Heritage report submitted by China to remain confidential

China’s National Administration of Cultural Heritage has submitted to UNESCO a conservation report on the heritage situation in Macau, but its contents will not be shared with the public before the summer. The report, which was submitted by the Chinese agency on the behalf of the Macau SAR, promises to protect both “the historic landscape and urban setting of Macau as a ‘city of hills and sea’.”

First reported by local Portuguese newspaper JTM, the conservation report was submitted to the United Nations agency on December 1, but only an abridged version is currently available to the public.

According to JTM, UNESCO explained that the full version of the report was not published on its website at the request of the Chinese government. Moreover, Macau’s Cultural Affairs Bureau told the newspaper it would not be “appropriate to release the report until the conclusion of the evaluation” at the 43rd session of the World Heritage Committee, to be held in Azerbaijan this summer.

At just one page in length, the abridged version of the report mentions in broad terms the heritage goals of “safeguard[ing] of important structures and their spatial composition within the World Heritage zones” and the preservation of “landscape characteristics that are found within the buffer zones, outside the buffer zones and extended to the entire Macau Peninsula.”

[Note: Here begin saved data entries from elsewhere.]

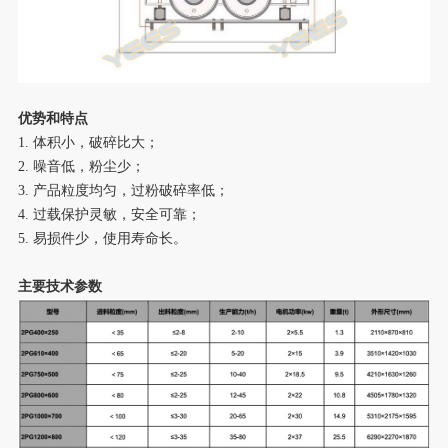
优势和特点
1. 体积小，破碎比大；
2. 噪音低，粉尘少；
3. 产品粒度均匀，过粉破碎率低；
4. 过载保护灵敏，安全可靠；
5. 易损件少，使用寿命长。
主要技术参数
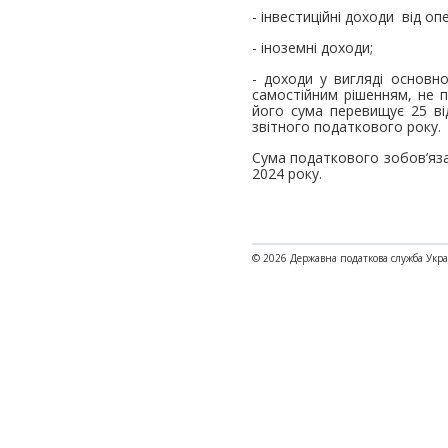
- інвестиційні доходи від оп
- іноземні доходи;
- доходи у вигляді основн
самостійним рішенням, не п
його сума перевищує 25 від
звітного податкового року.
Cума податкового зобов’язан
2024 року.
© 2026 Державна податкова служба Укр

Macau has been criticized in recent years for what some observers have characterized as a slackening of heritage protection standards. Several recent projects were thought to be in possible violation of the city’s commitment to preserving the state of the historic center of Macau, as inscribed on the UNESCO World Heritage List.

In 2017 the United Nations body weighed in on the matter, expressing concern about one project at the Fisherman’s Wharf and another near the Guia Hill, where the developers had been granted permission to exceed local building height restrictions.

“Technical analysis and heritage impact assessments have been conducted prior to the commencement of any construction project that might potentially exert an adverse impact on the outstanding universal value of the Historic Centre of Macau,” the report noted in an apparent answer to these concerns.

“For the project at Macau Fisherman’s Wharf and the unfinished building project on the periphery of Guia Hill, tremendous efforts have been invested in the negotiation process with the respective owners of the said properties, in order to determine a solution that works best for the reduction of potential negative impacts on the area surrounding the World Heritage property.”